Friday, April 29, 2011

How to Manage Settlement Risks

Settling a past due or delinquent account allows you to clear outstanding debt at a reduced rate. A debt settlement can adversely affect your credit rating and leave you susceptible to lawsuits if the settlement is not properly documented and followed as agreed upon by both parties. By managing the terms of your debt settlement agreement properly, you can be sure you and your credit report are protected against incorrect information.

Instructions

    1

    Prevent a negative or derogatory report on your credit rating. Ask the creditor to report the settlement as "paid in full." A "settled" or "settlement" report can adversely affect your credit rating.

    2

    Request a settlement agreement in writing. A written agreement prevents a creditor from collecting more than the agreed amount in court. Include the dollar amount at which the creditor agrees to settle the debt, the settlement due date and the date by which the creditor must report the debt as "paid in full."

    3

    Add a personal statement to your credit reports.

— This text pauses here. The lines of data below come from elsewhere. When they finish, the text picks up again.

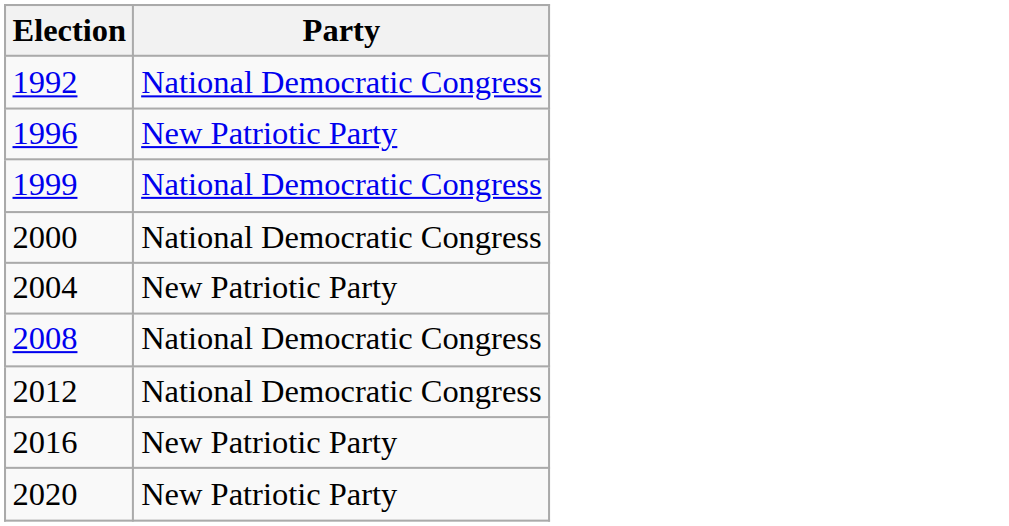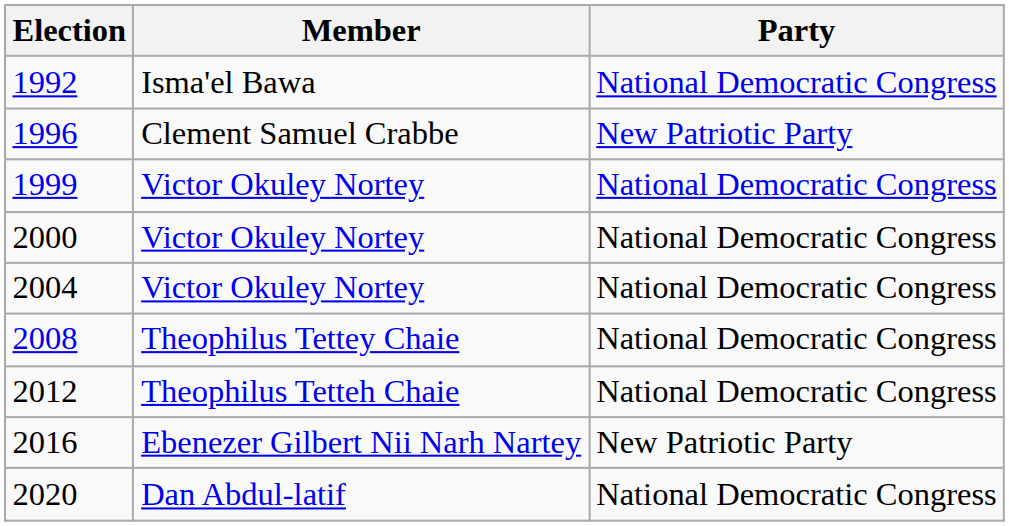+ column: Member | Isma'el Bawa | Clement Samuel Crabbe | Victor Okuley Nortey | Victor Okuley Nortey | Victor Okuley Nortey | Theophilus Tettey Chaie | Theophilus Tetteh Chaie | Ebenezer Gilbert Nii Narh Nartey | Dan Abdul-latif
2004 | Party: New Patriotic Party -> National Democratic Congress
2020 | Party: New Patriotic Party -> National Democratic Congress
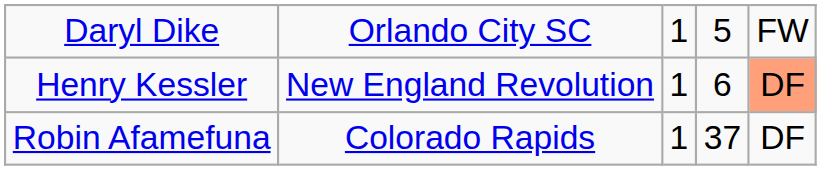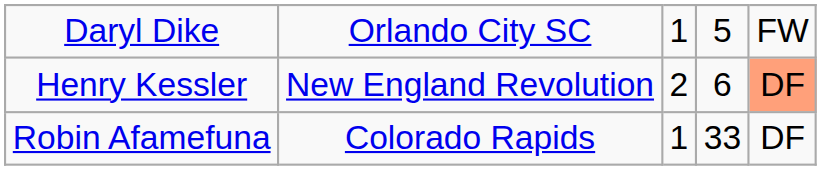Henry Kessler | column 3: 1 -> 2
Robin Afamefuna | column 4: 37 -> 33
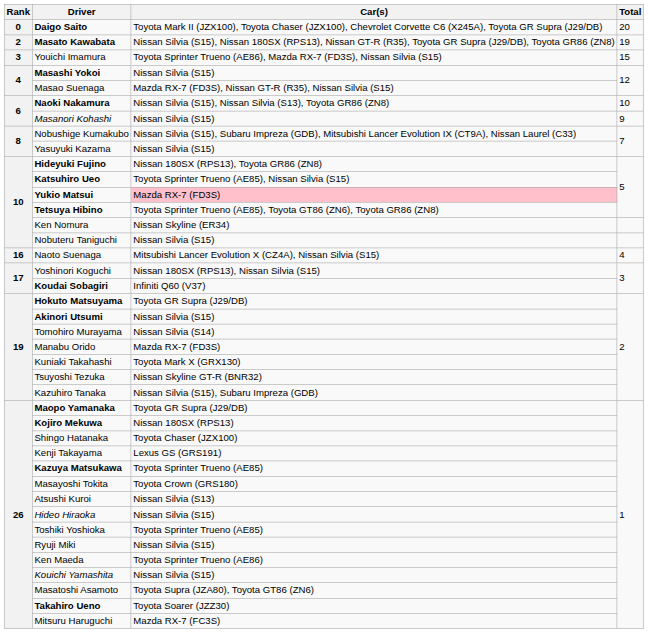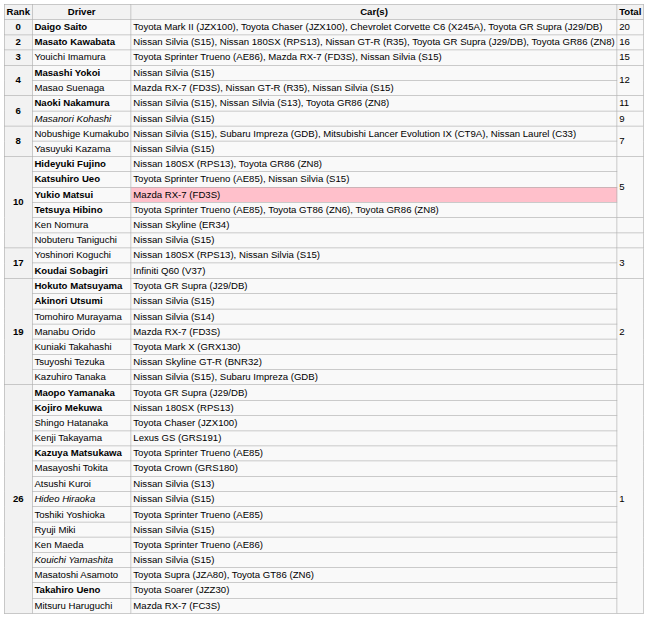Masato Kawabata | Total: 19 -> 16
Naoki Nakamura | Total: 10 -> 11
- row: 16 | Naoto Suenaga | Mitsubishi Lancer Evolution X (CZ4A), Nissan Silvia (S15) | 4
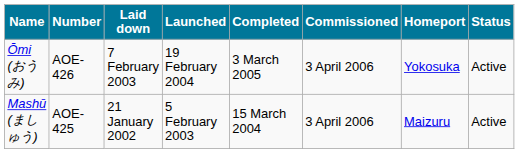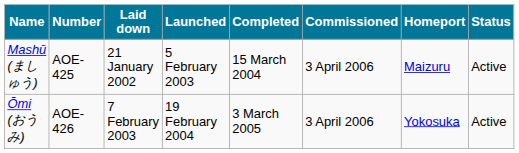rows swapped: Mashū (ましゅう) <-> Ōmi (おうみ)
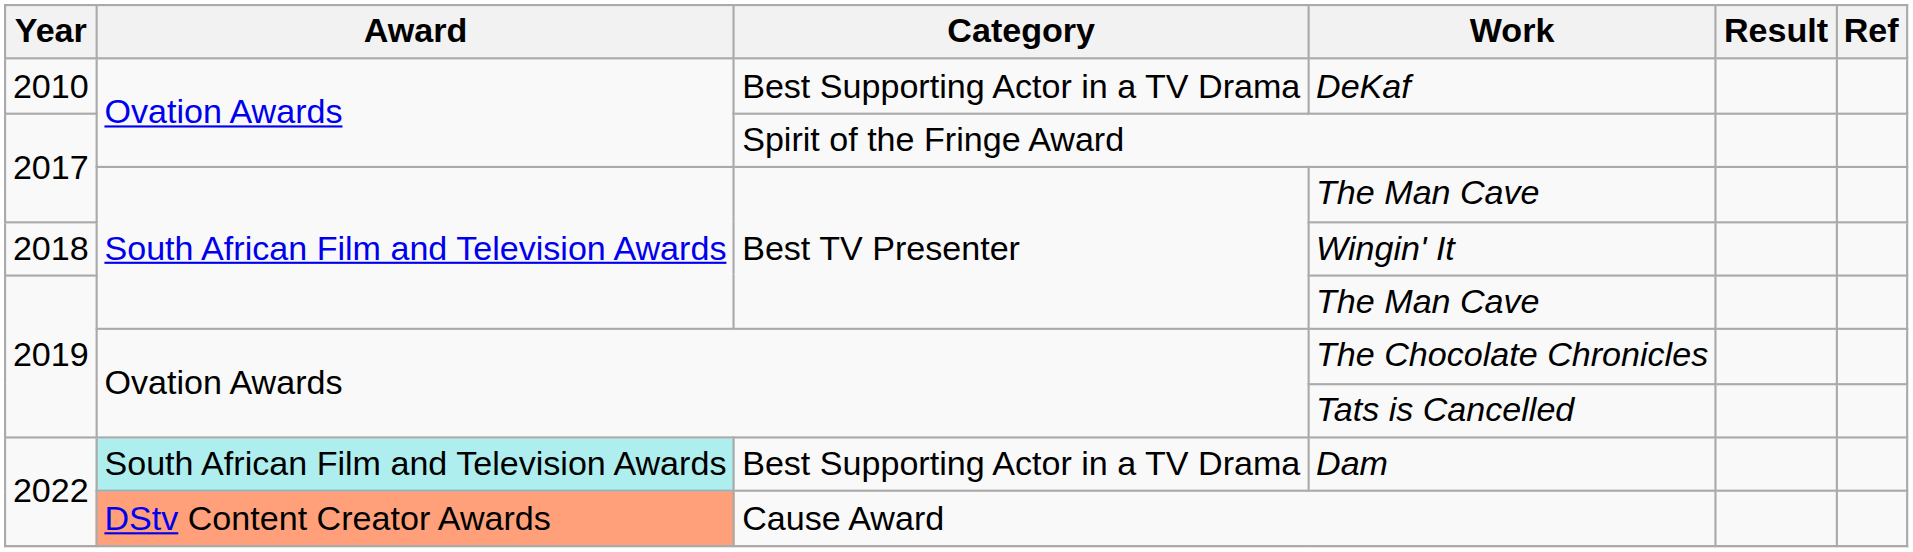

Include the date by which the creditor must report the account as "paid in full." This statement will notify creditors of the account's status during the interim period.

    4

    Manage your credit rating. Purchase a copy of your credit report from each of the three national credit reporting bureaus. Don't assume your creditor will update each report at the same time, so follow up with each bureau within one to two months of the creditor's deadline to ensure all three of your reports are accurate.

    5

    Retain original billing statements along with a copy of your settlement check(s) and your original settlement agreement. Check the statue of limitations for debt collection in your state. Maintain your records until this period expires.